*** Opening INPUT DATA ***

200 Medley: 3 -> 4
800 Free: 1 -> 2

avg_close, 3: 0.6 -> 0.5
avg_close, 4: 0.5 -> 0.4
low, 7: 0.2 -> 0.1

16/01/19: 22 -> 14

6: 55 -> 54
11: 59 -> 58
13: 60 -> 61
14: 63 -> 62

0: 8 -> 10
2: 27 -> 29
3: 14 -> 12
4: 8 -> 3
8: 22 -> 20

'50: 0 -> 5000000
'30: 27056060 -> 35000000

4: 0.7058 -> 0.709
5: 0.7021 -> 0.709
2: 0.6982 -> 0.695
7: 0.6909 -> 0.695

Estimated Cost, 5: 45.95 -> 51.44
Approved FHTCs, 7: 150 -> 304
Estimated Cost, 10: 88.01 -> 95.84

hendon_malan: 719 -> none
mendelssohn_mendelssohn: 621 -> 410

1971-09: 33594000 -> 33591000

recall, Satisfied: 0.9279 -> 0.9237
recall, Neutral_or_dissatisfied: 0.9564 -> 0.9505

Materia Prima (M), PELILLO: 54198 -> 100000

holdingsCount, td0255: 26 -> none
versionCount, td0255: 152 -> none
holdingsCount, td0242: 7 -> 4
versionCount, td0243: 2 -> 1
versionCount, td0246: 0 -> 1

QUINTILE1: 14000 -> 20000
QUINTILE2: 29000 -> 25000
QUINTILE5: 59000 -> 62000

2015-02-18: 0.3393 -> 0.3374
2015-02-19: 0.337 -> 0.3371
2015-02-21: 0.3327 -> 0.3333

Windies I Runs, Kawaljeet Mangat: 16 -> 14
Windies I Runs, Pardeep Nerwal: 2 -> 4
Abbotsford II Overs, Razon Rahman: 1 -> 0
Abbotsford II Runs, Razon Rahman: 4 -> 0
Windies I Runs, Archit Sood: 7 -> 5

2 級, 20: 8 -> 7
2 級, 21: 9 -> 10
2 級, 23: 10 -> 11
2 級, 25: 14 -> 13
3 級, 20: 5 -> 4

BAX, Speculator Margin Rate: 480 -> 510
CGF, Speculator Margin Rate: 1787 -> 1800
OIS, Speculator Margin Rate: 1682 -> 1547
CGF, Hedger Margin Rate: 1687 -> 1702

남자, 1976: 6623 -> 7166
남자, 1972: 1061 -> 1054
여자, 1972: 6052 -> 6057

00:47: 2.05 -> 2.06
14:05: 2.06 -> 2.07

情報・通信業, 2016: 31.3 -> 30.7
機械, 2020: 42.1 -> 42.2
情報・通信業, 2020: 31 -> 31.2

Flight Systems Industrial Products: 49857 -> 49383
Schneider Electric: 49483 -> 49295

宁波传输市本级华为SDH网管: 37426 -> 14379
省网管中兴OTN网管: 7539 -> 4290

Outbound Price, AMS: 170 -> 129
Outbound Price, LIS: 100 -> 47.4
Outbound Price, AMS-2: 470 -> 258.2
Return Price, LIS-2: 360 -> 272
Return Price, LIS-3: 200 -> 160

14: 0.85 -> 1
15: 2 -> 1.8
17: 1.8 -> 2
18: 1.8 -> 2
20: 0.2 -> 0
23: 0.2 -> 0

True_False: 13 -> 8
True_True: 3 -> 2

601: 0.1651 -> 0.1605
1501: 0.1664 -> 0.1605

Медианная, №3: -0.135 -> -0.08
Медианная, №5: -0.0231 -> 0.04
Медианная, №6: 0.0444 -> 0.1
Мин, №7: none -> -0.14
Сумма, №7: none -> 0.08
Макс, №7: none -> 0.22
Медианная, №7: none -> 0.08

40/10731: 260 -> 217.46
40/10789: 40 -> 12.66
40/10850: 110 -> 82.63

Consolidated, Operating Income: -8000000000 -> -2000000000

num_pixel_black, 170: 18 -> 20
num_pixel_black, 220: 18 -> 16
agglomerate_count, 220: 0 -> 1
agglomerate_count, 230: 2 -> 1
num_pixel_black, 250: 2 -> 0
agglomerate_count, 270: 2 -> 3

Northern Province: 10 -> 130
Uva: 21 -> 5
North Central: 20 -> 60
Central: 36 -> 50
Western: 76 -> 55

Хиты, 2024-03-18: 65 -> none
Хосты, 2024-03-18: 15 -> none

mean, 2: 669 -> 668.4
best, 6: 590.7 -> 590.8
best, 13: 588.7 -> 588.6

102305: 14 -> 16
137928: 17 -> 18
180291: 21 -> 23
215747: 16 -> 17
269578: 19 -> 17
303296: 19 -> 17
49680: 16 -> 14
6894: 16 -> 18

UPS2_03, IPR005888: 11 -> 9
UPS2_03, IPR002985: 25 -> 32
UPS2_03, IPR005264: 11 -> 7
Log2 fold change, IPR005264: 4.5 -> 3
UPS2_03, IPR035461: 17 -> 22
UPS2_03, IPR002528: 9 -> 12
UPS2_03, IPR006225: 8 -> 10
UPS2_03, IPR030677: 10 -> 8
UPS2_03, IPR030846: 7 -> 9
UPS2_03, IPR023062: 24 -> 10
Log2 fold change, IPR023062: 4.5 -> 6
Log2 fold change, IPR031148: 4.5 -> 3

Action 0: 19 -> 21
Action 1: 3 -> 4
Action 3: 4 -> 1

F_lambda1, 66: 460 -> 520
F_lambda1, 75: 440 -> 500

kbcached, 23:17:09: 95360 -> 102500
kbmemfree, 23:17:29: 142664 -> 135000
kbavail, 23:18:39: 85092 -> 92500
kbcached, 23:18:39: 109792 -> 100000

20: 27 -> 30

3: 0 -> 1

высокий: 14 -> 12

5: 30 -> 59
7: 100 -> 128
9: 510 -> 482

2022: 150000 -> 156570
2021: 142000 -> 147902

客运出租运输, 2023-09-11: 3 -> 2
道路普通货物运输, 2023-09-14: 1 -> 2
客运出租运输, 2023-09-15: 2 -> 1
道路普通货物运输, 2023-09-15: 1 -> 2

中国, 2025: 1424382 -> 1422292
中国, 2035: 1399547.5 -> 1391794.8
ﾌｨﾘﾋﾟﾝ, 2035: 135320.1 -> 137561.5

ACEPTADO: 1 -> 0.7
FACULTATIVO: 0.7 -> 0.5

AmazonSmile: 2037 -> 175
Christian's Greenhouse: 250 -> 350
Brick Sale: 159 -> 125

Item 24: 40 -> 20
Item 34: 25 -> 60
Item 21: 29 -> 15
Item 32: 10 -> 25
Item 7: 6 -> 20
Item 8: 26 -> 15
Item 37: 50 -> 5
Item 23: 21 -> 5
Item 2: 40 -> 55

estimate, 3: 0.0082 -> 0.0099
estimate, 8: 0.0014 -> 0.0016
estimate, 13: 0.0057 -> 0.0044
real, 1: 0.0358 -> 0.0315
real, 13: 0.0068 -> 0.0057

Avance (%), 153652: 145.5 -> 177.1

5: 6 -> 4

*** Closing INPUT DATA ***

WORK INSTRUCTION: Looking through the data above, copy out each line in which the string "Rahman" occurs.

EXERCISE RESPONSE:
Abbotsford II Overs, Razon Rahman: 1 -> 0
Abbotsford II Runs, Razon Rahman: 4 -> 0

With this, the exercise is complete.